Segment Start: EXTRACTED TEXT

Winning the Hearts and Minds of Organic Consumers
The agri-food business has rapidly become one of the most ethically-controversial on the planet. Vicious cultural battles are being fought over what constitutes an ethically-decent way to raise various food products. And marketers are fighting tooth-and-claw to develop and market food products that meet the increasingly diverse desires of consumers — including consumers who may want food that is not just low-fat, low-salt, and low-cal, but organic, free-range, local, low-carbon, cruelty-free, fair-trade and/or free of genetically-modified ingredients. Winning the hearts and minds of a public with such varied preferences and interests is no easy task.
For a peek at the cultural and ethical complexity of the agri-food industry, check out this story, by Louise Gray, writing for The Telegraph: Soil Association ditches rockstars to go back to its roots. The story is really a profile of Helen Browning, the new director of the UK’s Soil Association, which is the nation’s most significant pro-organic charity, as well as the organization responsible for the world’s very first certification system for organic food back in the 60’s.
Two key points are worth making, here:
1) Browning displays an unusual degree of common sense in avoiding an “us vs. them” attitude towards non-organic farmers:
Much to the dismay of the more ‘fundamentalist’ wing of the organic movement she is also relaxed about letting non-organic farmers join the organisation and sharing information with intensive agriculture….
This is essential, if advocates of organic farming really are concerned with the health of consumers and the planet, rather than merely being concerned with promoting the organic ‘brand.’ Turning organic agriculture into an all-or-nothing category makes it too much like a cult, alienating non-organic farmers and giving them little reason to try to learn about alternatives or to reduce the amount of pesticides they use.
2) On the other hand, Browning’s hit-and-miss attention to science is are sure to do damage to her cause.
The former chair of the food ethics council argues that large scale units are overusing antibiotics and creating MRSA strains that are a danger to humans as well as animals.

Segment End: EXTRACTED TEXT
Segment Start: EXERCISE DATA

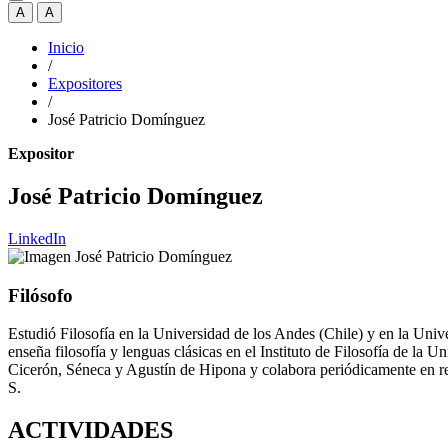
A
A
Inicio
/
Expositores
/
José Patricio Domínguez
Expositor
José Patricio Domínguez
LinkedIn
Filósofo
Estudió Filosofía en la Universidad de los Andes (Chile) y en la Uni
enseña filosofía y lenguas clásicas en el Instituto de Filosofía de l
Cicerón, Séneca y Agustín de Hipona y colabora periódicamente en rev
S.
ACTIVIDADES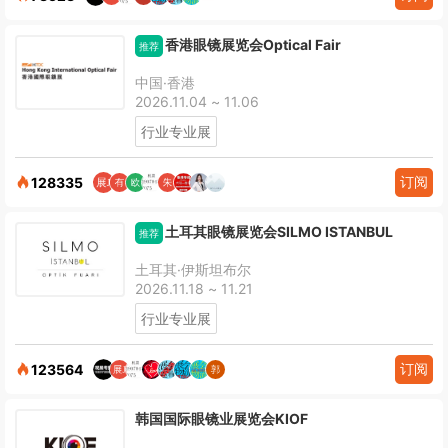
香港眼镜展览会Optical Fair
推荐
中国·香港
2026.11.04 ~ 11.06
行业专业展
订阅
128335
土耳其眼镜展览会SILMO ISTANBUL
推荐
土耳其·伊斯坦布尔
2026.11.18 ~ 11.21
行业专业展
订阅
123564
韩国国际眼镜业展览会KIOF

Segment End: EXERCISE DATA
Segment Start: EXERCISE DATA

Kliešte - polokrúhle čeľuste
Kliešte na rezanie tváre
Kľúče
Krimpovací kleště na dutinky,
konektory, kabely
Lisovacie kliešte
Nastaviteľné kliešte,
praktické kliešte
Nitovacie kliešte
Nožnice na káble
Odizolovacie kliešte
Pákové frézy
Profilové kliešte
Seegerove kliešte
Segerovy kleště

Segment End: EXERCISE DATA
Segment Start: EXERCISE DATA

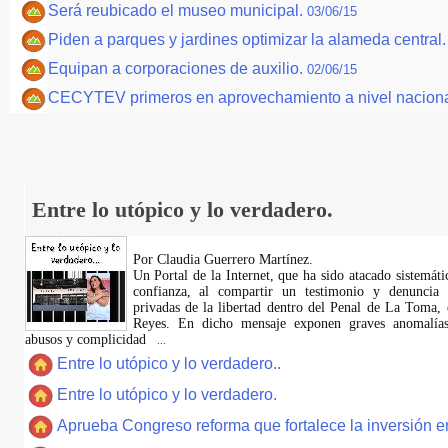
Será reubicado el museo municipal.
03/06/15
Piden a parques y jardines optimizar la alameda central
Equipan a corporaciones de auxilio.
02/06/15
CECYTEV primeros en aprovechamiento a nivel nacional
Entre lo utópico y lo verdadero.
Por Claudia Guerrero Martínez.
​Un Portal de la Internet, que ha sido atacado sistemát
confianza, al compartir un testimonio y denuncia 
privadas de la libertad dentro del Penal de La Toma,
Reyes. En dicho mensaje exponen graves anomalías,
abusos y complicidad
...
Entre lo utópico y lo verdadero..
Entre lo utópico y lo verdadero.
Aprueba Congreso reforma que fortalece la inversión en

Segment End: EXERCISE DATA

(YOUR OBJECTIVE) Reproduce word for word the stretch of the organic-consumers text from "For a peek at" through "with intensive agriculture….". The data comes from a separate source unrelated to the text.

(WRITTEN SOLUTION)
For a peek at the cultural and ethical complexity of the agri-food industry, check out this story, by Louise Gray, writing for The Telegraph: Soil Association ditches rockstars to go back to its roots. The story is really a profile of Helen Browning, the new director of the UK’s Soil Association, which is the nation’s most significant pro-organic charity, as well as the organization responsible for the world’s very first certification system for organic food back in the 60’s.
Two key points are worth making, here:
1) Browning displays an unusual degree of common sense in avoiding an “us vs. them” attitude towards non-organic farmers:
Much to the dismay of the more ‘fundamentalist’ wing of the organic movement she is also relaxed about letting non-organic farmers join the organisation and sharing information with intensive agriculture….